National Party Leader and Leader of the Opposition Christopher Luxon caught the media’s attention when he innocuously referred to the Treaty as a ‘little experiment.’

National Party Leader Christopher Luxon speaking at the Waitangi Day Celebrations

 

We started on February 6, 1840 as a little experiment, and look at us now, a 21st-century success story able to tackle the challenges that come our way,” he said in his speech at the Mare.

Mr Hipkins said that he would like to keep politics out of Waitangi Day and claimed that the Labour government had done so over the years.

“I would like the Waitangi Day to be more of a commemoration and celebration. I have been attending the celebrations for the past 15 years and it has been a positive experience. As Prime Minister, I will try and preserve a sense of unity and common purpose. As we have seen in the past, it is easy to create division in race relations,” he said.

He said that governments have tried to avoid this (tendency); those who are trying to get into government unfortunately do.

Mr Hipkins said that many New Zealanders were scared to talk about the Treaty and New Zealand’s history and that the country needed honest discussions and relations.

National Party MP Dr Shane Reti speaking at the Waitangi Dawn Service (RNZ Photo by Nathan McKinnon)

 

 

 

 

 

 

 

 

 

 

 

Guaranteeing freedom of speech

“We have to create safe spaces for people to say what they think. I think that we get into dangerous territory when people stop saying what they think because they are worried about the perpetuating misunderstanding. When you create a healthy environment, people can say what they think and other people can challenge that, and people do not have to feel offended or confronted by opinions,” he said.

Stating that the signing of Te Tiriti o Waitangi was a bold vision, Hipkins said that it aimed to establish the ability to live here together and prosper without conflict.

“The goal of the Treaty was to try to avoid the conquest and conflict that occurred during the settlement of some other countries during the mid-1800s. The history of Aotearoa shows that this attempt was somewhat limited and conquest and conflict still followed. But the Treaty recognises that it was a goal worth pursuing,” he said.

Mr Luxon said that the Crown and Maori came together 183 years ago to sign the Treaty of Waitangi: people just like us, trying to navigate their way towards a united, stable, peaceful and prosperous future believing “he iwi tahi tātou: together, we are one nation.”

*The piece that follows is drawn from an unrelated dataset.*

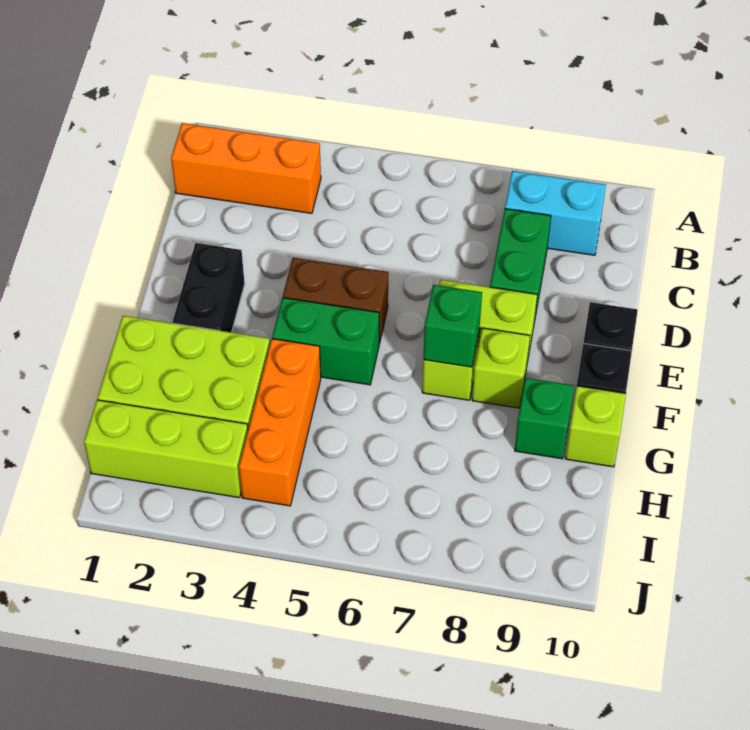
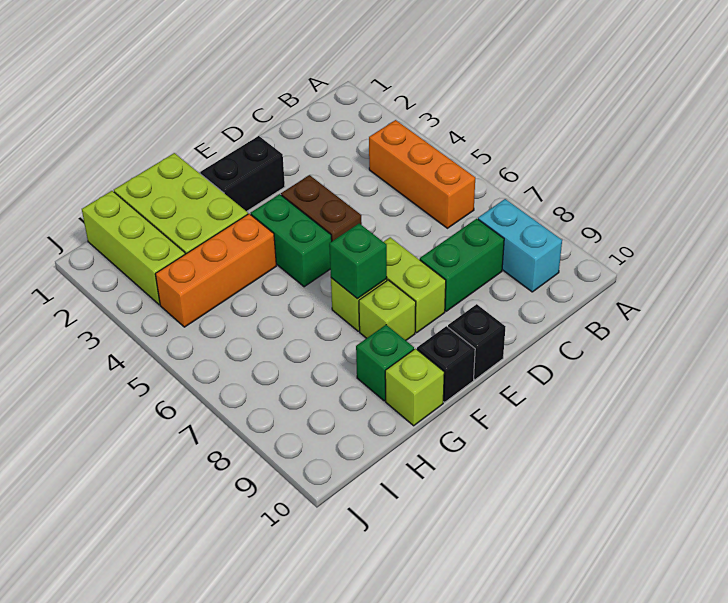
orange brick B1:B3 level 1 -> orange brick B4:B6 level 1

People holding the ‘Honour Te Tiriti o Waitangi’ sign at Waitangi (RNZ Photo by Jane Patterson)

 

 

 

 

 

 

 

 

 

 

 

“They left us with a challenging, imperfect, but ultimately inspiring document. And in the years that followed, the promise and obligations of the Treaty were not upheld by the Crown. A part of the story of modern New Zealand has been our struggle to understand the intentions of those who signed the Treaty and decide how we should act as a result,” he said.

Mr Luxon said that throughout our history, we as New Zealanders have always had the courage to identify, to name, and to wrestle with the challenges that have confronted us.

“It is one of our greatest strengths. For all the pain that process has sometimes entailed, there is no doubt that we are a better, more open-minded, and more tolerant country because of it,” he said and praised the Treaty settlement process.

“The settlements should be full, final and last forever. I want to see settlements finalised by 2030. I think that our experience over the last 183 years should give us tremendous confidence that we can and will do well in the world. We have one of the oldest, longest-serving democracies. We have taken the best from both worlds to actually build and fashion a country here that we’re incredibly proud about,” he said.